Thursday, April 14, 2011

Post-Wedding Blues

I believe I've experienced what Susan Devries calls "The Princess Crisis." I've been reading The Most Important Year in a Woman's Life, and this particular insight into newlywed life strikes a chord in me:
A princess is beautiful, fun to be with, romantic, on a quest to win the affection of a charming prince, and surrounded by others who attend to her wants and needs. But after the wedding day, a bride often ceases to see herself as a princess--feeling more like the duty-bound queen--and when the princess becomes the queen, the real work begins.
I would add that, as a bride, I felt surrounded by others willing to help, or at least interested and emphatically curious about my wedding plans. And perhaps the most jarring part of this "crisis" has been, for me, the sudden disconnect from the people who helped me achieve that bridal dream, and made me feel like a princess bride. I miss their kindly advice, thoughts and well-wishes, their example, and their teasing if they could see me blunder through folding the overflowing basket of laundry at my feet! (Have I mentioned that even "kings" have their fair share of stinky socks?)

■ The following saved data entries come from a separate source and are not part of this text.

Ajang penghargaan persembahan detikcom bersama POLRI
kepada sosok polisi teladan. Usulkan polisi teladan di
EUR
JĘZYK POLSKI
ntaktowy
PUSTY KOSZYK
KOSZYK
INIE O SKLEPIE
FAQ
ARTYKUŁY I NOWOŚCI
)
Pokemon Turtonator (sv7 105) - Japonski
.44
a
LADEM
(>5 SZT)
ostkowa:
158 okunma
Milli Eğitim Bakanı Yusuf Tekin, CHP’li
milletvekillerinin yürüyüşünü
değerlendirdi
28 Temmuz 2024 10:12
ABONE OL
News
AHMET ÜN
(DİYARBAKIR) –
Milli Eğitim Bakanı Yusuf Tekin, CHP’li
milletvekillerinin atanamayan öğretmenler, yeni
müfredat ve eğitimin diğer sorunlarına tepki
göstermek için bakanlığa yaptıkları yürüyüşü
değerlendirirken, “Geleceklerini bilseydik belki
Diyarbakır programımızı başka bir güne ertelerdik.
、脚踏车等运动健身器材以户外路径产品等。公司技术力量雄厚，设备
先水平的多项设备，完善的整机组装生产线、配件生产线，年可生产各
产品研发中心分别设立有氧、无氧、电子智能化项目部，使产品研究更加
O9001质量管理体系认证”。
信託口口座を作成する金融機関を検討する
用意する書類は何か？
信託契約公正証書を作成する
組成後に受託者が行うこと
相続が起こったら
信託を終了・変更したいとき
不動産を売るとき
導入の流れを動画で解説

I do miss the bridal magazines, the bridal shows, the wedding ads in my mailbox, all the dreaming, the planning...the putting together of the most delightful puzzle of my life, where each piece slid into place with a satisfying sense of contentment. The resulting picture was far more perfect than I could've imagined! And the bittersweetness of the puzzle is that I will never do it again. And even if I were to plan another "wedding" (for my own children, for example), it will never have that same wonder of seeing my own dream wedding turn into reality.

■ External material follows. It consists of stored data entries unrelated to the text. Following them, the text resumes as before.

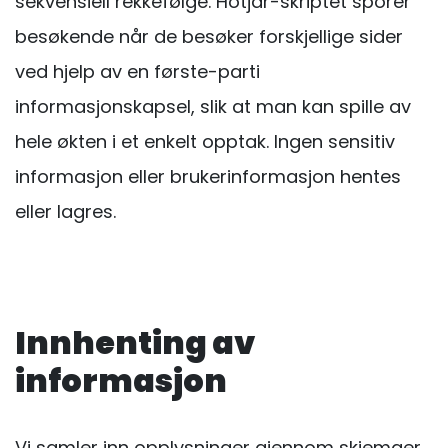
sekvensiell rekkefølge. Hotjar-skriptet sporer
besøkende når de besøker forskjellige sider
ved hjelp av en første-parti
informasjonskapsel, slik at man kan spille av
hele økten i et enkelt opptak. Ingen sensitiv
informasjon eller brukerinformasjon hentes
eller lagres.
Innhenting av
informasjon
Vi samler inn opplysninger gjennom skjemaer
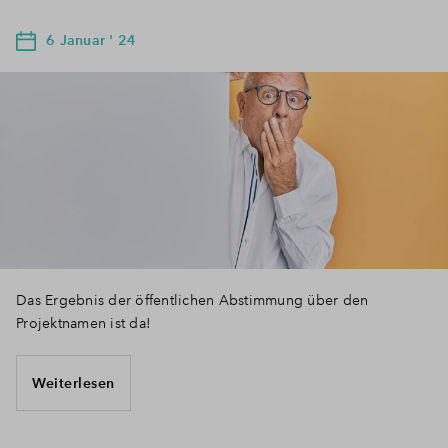
6 Januar ' 24
Das Ergebnis der öffentlichen Abstimmung über den
Projektnamen ist da!
Weiterlesen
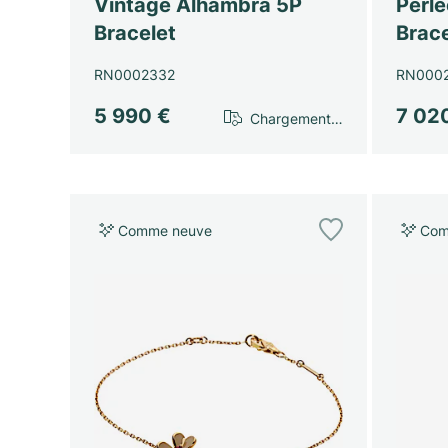
Vintage Alhambra 5P
Perle
Bracelet
Brace
RN0002332
RN000
5 990 €
7 02
Chargement…
Comme neuve
Com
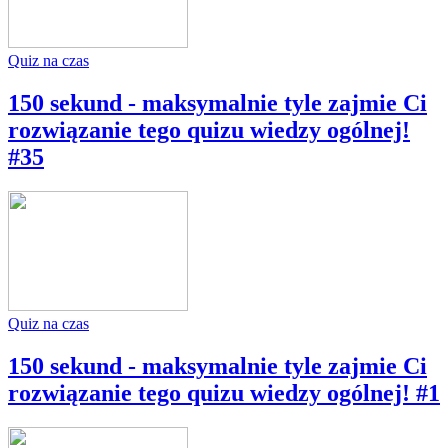
Quiz na czas
150 sekund - maksymalnie tyle zajmie Ci
rozwiązanie tego quizu wiedzy ogólnej!
#35
Quiz na czas
150 sekund - maksymalnie tyle zajmie Ci
rozwiązanie tego quizu wiedzy ogólnej! #1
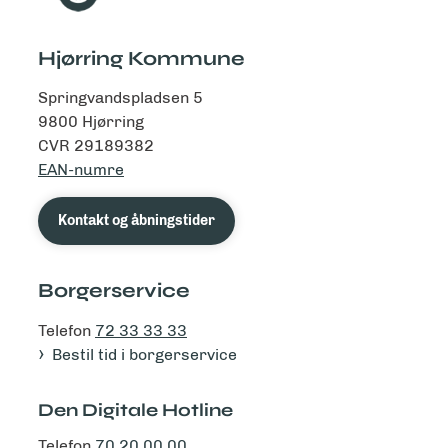
Hjørring Kommune
Springvandspladsen 5
9800 Hjørring
CVR 29189382
EAN-numre
Kontakt og åbningstider
Borgerservice
Telefon
72 33 33 33
Bestil tid i borgerservice
Den Digitale Hotline
Telefon
70 20 00 00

So what's my new puzzle? I suppose it's this new life my groom and I have been carefully putting together, piece by piece. It's setting up house together, figuring out closet space, and sharing bowls of cereal in the morning before he leaves for work. It's the colorful primroses I planted in a hanging pot outside on our balcony. It's the walks after church on the sunny days, and the reading in coffee shops on the rainy ones. This puzzle is infinitely more complex and challenging than the wedding puzzle! And I think it's become my solution to the "princess crisis." I will always be my husband's princess bride, and he will be my prince and hero; not just for a single day of wedding celebration, but for the rest of our days! While we may carry the label of "romantic newlyweds" for awhile, we will be "romantic puzzle-makers" for life.

1 comment:

inkless said...

Beautiful, honest thoughts, Tiffany. Thanks for sharing. I've wondered what that's like--when the dream becomes reality. And how it's ultimately better.